Project

Posted on:

Kelly Cullen Community

Shared By

Lisa Gelfand

Location

220 Golden Gate Avenue


San Francisco,

CA


94102

Client/Owner

Tenderloin Neighborhood Development Corporation

Consultants

  • Knapp Architects
  • Interior Designer: Multiplicity Design
  • Structural Engineer: Tennebaum-Manheim Engineers
  • Mechanical Engineer: Salas O'Brien Engineers
  • Electrical Engineer: Salas O'Brien Engineers
  • Plumbing Engineer: Tommy Siu & Associates
  • Arsenio Ortega
  • Civil Engineer: BKF Engineers

Project Status

Built

Year Completed

2013

Size

139,320 sq. feet

Construction Cost

$54,311,127

Certifications and Designations

View all (13) images

Project Description

The former Central YMCA building (San Francisco landmark), constructed in 1909-1910 following the 1906 earthquake, has been converted to 172 units of permanent housing and supportive service space.

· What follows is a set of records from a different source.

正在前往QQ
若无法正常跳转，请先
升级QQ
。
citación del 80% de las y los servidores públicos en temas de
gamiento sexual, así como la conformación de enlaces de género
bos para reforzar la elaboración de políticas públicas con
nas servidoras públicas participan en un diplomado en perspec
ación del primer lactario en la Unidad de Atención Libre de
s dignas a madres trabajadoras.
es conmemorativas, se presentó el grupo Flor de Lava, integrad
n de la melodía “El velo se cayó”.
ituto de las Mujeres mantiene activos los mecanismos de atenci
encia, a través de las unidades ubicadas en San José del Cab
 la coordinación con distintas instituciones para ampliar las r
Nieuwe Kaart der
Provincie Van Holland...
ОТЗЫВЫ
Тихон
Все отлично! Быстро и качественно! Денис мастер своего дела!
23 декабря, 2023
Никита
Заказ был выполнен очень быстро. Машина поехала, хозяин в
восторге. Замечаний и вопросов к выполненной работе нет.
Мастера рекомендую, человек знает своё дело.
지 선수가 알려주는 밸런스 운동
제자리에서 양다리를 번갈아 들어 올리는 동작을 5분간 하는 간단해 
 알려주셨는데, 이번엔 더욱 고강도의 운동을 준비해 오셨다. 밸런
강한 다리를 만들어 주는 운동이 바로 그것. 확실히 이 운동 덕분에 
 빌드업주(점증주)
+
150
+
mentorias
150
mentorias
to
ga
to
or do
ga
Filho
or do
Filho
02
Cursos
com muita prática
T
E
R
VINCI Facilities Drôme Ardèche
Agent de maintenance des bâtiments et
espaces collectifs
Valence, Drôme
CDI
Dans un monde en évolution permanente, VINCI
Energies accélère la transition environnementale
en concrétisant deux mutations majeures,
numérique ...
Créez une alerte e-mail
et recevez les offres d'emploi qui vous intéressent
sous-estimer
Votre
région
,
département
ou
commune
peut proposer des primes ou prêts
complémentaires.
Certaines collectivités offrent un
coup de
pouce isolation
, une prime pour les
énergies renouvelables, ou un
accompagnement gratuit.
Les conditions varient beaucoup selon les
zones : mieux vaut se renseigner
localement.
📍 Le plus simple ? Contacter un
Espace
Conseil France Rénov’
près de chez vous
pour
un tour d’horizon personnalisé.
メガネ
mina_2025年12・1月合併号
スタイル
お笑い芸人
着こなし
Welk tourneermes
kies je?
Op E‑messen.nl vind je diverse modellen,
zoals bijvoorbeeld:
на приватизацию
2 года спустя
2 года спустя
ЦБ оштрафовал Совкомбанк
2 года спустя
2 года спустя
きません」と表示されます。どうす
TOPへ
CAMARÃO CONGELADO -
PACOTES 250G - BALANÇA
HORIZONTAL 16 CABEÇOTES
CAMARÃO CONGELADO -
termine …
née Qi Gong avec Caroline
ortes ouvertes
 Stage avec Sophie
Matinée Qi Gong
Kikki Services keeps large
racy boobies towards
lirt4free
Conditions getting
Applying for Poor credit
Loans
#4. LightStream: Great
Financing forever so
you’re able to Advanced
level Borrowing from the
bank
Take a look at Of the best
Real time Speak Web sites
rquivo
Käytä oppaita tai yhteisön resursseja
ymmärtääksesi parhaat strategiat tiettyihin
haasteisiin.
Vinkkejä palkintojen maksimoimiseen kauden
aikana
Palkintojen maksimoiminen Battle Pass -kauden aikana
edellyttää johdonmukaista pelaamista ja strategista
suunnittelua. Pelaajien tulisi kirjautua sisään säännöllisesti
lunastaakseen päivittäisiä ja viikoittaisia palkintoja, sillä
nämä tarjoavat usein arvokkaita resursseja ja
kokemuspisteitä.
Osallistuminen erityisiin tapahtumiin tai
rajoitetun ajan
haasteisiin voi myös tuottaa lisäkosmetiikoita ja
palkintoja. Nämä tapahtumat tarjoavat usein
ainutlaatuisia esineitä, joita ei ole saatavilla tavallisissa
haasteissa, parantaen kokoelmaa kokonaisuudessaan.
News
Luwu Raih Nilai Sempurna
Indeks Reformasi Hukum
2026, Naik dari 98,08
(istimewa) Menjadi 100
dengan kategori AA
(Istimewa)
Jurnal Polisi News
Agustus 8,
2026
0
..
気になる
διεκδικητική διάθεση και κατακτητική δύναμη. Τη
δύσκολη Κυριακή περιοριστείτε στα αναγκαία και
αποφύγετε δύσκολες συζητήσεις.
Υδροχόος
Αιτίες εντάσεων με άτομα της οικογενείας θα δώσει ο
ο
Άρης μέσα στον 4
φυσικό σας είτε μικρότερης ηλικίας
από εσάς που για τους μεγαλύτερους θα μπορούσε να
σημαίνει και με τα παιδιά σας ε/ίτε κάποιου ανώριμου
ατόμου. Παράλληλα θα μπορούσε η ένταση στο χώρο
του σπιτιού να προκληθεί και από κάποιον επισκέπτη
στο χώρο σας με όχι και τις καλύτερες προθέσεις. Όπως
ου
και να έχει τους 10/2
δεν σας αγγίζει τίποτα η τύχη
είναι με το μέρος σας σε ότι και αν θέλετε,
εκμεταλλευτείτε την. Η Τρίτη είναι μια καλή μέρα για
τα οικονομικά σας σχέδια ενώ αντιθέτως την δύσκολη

The new housing units, while larger than the original YMCA hotel rooms, average 230 square feet and include private baths and compact kitchenettes. The ground floor is largely occupied by a Department of Public Health clinic for residents of Tenderloin supportive housing, with an emphasis on holistic services, wellness, and permanence.

As a landmark building, the street facades and several of the original common spaces have been restored to their original grandeur. The monumental entry stair, which had been removed at some point, has been reconstructed similar to the original, recalling the building’s original sunlit grand entry sequence. The renovated 2nd floor main lobby and auditorium will be used primarily by the residential tenants for community functions, and the gymnasium on the 5th floor will be available to the residents and to clinic visitors for health and fitness classes. On the 8th and 9th floors, existing squash courts have been demolished and replaced with new construction for housing units. On the roof, a deck for residents adjoins a staff lounge and tenant lounge/laundry room. Ninety-two percent (92%) of the housing units are accessible according to either state or federal standards.